> Exercise prompt: Please list every line in the material below that contains the string "position".

— begin Record set —

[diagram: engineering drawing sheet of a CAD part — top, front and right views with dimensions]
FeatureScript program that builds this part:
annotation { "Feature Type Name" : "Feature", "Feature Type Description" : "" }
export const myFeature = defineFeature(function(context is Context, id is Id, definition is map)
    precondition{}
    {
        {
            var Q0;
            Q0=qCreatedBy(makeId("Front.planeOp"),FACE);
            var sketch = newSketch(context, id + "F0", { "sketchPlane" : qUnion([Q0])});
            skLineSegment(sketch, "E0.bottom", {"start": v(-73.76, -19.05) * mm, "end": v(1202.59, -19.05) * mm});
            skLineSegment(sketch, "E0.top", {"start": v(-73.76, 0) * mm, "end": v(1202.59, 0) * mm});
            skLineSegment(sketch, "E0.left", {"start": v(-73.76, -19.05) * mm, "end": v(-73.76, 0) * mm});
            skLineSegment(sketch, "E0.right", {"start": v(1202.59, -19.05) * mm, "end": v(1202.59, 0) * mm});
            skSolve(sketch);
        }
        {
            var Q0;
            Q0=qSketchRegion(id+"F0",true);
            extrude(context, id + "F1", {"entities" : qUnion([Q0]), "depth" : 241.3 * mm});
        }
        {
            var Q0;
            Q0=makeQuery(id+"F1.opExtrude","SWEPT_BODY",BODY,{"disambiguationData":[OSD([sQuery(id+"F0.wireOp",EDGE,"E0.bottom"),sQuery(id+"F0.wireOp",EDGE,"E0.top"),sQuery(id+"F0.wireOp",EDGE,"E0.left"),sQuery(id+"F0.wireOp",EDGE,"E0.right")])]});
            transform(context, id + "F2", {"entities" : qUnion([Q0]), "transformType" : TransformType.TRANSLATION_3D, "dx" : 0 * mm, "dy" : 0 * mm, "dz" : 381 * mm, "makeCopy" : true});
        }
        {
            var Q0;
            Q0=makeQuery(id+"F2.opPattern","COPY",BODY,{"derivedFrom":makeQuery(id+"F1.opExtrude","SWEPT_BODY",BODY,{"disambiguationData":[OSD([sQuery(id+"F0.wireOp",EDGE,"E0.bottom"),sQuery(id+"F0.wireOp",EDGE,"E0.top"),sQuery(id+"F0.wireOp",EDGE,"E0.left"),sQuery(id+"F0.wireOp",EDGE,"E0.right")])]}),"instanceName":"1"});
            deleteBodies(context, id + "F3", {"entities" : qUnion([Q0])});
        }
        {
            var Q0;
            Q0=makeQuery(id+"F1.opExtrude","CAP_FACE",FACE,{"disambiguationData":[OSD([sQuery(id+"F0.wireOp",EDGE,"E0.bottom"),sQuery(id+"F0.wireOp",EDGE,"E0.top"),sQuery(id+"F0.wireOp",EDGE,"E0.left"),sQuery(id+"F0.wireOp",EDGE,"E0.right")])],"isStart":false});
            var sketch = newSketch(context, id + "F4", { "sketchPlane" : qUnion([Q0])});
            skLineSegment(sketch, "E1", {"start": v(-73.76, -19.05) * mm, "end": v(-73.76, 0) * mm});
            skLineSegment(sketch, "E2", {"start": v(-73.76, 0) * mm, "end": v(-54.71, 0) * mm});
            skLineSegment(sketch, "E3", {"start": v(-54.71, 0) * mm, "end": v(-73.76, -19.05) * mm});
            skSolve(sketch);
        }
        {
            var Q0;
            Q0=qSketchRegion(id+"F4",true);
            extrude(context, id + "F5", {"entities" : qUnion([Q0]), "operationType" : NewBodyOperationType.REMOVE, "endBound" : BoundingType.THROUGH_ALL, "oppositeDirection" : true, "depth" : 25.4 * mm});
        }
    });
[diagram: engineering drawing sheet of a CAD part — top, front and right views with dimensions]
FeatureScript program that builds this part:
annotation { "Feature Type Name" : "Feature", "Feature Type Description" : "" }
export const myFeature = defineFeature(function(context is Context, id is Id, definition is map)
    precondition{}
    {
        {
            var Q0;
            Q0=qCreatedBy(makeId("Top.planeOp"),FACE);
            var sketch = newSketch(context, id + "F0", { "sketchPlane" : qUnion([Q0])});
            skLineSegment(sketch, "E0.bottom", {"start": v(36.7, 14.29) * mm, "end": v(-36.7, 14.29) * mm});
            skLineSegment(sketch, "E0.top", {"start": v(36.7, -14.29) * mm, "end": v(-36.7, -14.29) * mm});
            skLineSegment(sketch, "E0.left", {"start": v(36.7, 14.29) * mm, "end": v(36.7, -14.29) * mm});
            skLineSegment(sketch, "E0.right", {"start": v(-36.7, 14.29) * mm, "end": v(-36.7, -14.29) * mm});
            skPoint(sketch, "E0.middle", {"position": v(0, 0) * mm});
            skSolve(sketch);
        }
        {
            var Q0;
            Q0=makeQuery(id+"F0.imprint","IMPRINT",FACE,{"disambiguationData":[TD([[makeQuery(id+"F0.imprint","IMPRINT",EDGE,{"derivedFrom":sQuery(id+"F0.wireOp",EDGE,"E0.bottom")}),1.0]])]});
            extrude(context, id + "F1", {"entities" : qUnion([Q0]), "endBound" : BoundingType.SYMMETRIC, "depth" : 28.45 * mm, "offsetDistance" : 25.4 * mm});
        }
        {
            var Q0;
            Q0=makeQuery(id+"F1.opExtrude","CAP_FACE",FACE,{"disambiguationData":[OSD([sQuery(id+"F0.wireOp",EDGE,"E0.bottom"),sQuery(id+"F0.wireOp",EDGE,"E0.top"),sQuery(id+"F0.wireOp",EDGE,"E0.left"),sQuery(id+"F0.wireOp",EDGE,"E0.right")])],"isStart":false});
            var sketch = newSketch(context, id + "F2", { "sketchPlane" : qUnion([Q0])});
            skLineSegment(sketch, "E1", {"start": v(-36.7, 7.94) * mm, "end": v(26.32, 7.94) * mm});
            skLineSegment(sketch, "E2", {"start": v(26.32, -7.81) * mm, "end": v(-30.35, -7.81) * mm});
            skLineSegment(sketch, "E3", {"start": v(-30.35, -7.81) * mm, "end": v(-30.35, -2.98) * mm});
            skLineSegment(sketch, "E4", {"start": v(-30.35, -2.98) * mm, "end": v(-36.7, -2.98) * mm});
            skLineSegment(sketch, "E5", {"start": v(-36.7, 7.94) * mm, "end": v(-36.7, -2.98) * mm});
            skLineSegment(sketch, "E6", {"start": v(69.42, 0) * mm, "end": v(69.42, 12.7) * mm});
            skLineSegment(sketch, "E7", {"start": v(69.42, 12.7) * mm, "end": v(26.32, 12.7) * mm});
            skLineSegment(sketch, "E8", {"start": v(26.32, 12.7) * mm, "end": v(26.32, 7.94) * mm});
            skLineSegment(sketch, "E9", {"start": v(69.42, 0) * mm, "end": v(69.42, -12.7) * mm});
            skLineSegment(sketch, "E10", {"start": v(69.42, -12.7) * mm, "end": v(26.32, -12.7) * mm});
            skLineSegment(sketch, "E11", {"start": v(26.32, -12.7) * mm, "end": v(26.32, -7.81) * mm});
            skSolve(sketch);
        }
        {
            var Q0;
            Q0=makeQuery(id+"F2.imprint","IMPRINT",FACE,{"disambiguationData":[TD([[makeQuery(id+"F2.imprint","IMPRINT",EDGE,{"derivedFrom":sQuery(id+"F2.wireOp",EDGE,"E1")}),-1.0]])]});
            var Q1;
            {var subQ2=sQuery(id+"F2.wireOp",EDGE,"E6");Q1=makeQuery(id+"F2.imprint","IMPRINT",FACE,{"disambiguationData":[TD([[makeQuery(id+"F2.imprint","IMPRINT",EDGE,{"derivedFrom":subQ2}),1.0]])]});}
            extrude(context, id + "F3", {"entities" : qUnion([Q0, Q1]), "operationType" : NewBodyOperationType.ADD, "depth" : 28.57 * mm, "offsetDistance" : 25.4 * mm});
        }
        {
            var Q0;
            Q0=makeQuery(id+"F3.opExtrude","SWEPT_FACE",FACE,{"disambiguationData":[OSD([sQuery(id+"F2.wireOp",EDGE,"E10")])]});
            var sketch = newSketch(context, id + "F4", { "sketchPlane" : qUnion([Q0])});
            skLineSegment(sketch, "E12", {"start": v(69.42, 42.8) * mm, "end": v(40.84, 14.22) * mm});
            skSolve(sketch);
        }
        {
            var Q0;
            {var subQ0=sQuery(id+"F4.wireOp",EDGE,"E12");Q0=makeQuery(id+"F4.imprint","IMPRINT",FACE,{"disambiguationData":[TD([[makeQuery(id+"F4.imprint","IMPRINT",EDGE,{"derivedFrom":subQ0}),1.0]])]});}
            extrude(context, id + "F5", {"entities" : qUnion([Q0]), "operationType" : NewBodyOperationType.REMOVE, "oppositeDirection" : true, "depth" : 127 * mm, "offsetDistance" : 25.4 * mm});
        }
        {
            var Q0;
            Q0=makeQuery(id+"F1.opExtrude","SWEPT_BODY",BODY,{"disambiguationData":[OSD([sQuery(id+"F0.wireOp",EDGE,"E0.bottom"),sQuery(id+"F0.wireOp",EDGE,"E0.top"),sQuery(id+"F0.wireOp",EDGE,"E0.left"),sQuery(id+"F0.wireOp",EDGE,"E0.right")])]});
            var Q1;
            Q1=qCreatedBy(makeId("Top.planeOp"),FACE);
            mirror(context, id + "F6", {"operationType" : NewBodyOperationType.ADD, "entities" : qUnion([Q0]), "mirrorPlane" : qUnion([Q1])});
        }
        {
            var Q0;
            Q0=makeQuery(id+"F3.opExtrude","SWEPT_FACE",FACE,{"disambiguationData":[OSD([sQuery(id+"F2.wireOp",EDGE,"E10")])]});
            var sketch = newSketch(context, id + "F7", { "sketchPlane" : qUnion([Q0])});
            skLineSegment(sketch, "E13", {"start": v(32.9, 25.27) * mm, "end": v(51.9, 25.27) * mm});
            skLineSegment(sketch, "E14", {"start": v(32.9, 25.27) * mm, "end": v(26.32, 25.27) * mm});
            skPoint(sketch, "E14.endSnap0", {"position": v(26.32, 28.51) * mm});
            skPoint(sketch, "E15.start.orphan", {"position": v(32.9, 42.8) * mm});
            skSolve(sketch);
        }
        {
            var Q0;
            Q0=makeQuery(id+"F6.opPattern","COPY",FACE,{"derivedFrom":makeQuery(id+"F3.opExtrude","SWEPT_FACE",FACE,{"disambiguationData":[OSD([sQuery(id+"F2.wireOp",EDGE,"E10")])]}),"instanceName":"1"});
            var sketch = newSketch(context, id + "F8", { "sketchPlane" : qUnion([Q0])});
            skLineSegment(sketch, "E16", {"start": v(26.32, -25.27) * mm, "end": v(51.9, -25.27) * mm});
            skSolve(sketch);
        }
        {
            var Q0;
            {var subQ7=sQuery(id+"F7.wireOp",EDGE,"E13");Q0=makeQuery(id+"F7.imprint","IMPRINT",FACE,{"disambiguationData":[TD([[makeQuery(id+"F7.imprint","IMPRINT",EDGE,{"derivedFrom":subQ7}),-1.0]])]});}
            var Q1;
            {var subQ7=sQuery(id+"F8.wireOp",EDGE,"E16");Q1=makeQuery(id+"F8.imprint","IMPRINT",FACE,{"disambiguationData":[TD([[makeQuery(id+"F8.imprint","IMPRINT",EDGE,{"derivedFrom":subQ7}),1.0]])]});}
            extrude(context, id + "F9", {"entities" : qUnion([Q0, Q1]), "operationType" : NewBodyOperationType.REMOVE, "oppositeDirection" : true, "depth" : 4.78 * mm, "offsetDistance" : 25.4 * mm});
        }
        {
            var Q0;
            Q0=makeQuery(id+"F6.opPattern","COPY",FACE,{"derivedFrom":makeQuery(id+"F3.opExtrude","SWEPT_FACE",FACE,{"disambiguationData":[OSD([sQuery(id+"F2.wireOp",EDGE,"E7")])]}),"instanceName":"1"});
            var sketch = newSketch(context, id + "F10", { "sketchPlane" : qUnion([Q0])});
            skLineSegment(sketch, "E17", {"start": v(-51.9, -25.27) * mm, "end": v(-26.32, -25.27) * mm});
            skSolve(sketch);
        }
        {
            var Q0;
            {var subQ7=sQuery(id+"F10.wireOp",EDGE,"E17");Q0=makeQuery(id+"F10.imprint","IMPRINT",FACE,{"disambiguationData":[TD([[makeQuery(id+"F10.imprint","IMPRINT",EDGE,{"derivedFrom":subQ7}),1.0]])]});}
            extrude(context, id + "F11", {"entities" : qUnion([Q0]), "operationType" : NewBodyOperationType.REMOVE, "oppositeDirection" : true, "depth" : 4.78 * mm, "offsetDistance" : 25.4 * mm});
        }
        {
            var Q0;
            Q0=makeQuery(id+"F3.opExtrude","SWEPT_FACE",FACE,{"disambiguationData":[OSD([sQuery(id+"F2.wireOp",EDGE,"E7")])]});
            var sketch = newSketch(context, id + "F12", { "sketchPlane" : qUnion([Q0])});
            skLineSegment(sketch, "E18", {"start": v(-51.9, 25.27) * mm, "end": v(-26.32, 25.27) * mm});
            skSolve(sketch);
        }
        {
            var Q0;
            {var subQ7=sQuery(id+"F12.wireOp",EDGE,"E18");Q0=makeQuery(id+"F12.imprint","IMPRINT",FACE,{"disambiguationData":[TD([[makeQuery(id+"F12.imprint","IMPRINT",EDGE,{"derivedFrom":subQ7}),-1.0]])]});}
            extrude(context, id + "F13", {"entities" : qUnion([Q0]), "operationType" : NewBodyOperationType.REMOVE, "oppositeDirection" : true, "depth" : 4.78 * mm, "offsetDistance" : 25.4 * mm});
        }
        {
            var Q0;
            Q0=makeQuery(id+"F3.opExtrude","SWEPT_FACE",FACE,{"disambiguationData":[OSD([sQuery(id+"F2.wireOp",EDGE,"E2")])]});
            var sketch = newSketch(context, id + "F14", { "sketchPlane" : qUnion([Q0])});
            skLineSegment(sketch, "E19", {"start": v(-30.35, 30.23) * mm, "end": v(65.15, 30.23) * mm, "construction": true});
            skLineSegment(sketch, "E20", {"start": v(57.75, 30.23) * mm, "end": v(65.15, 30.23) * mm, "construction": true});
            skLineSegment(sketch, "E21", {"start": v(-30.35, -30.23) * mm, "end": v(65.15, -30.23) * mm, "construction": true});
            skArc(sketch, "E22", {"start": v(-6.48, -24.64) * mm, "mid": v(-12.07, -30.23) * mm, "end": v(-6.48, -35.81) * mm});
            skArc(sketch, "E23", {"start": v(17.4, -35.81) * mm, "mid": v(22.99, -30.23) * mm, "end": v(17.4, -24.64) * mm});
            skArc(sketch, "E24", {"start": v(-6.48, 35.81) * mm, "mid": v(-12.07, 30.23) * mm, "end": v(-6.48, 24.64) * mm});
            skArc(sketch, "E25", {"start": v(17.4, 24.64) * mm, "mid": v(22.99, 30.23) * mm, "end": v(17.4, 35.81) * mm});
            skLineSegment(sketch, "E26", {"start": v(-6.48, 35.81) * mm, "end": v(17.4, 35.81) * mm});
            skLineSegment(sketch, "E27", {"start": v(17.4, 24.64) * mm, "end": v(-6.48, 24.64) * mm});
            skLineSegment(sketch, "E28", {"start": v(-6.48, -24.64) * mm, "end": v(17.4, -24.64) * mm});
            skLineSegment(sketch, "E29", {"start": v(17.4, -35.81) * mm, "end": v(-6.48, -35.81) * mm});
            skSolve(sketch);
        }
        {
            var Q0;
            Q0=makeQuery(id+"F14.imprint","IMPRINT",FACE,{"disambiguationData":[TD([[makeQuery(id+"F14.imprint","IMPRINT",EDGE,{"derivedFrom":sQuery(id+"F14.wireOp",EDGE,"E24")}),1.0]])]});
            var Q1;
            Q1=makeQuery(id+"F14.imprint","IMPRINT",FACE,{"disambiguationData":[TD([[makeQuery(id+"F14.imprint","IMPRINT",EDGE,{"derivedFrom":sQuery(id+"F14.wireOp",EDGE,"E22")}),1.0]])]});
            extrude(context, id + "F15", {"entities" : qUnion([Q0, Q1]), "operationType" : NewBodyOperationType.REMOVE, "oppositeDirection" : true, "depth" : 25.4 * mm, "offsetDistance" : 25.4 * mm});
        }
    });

— end Record set —

> Problem solution:
            skPoint(sketch, "E0.middle", {"position": v(0, 0) * mm});
            skPoint(sketch, "E14.endSnap0", {"position": v(26.32, 28.51) * mm});
            skPoint(sketch, "E15.start.orphan", {"position": v(32.9, 42.8) * mm});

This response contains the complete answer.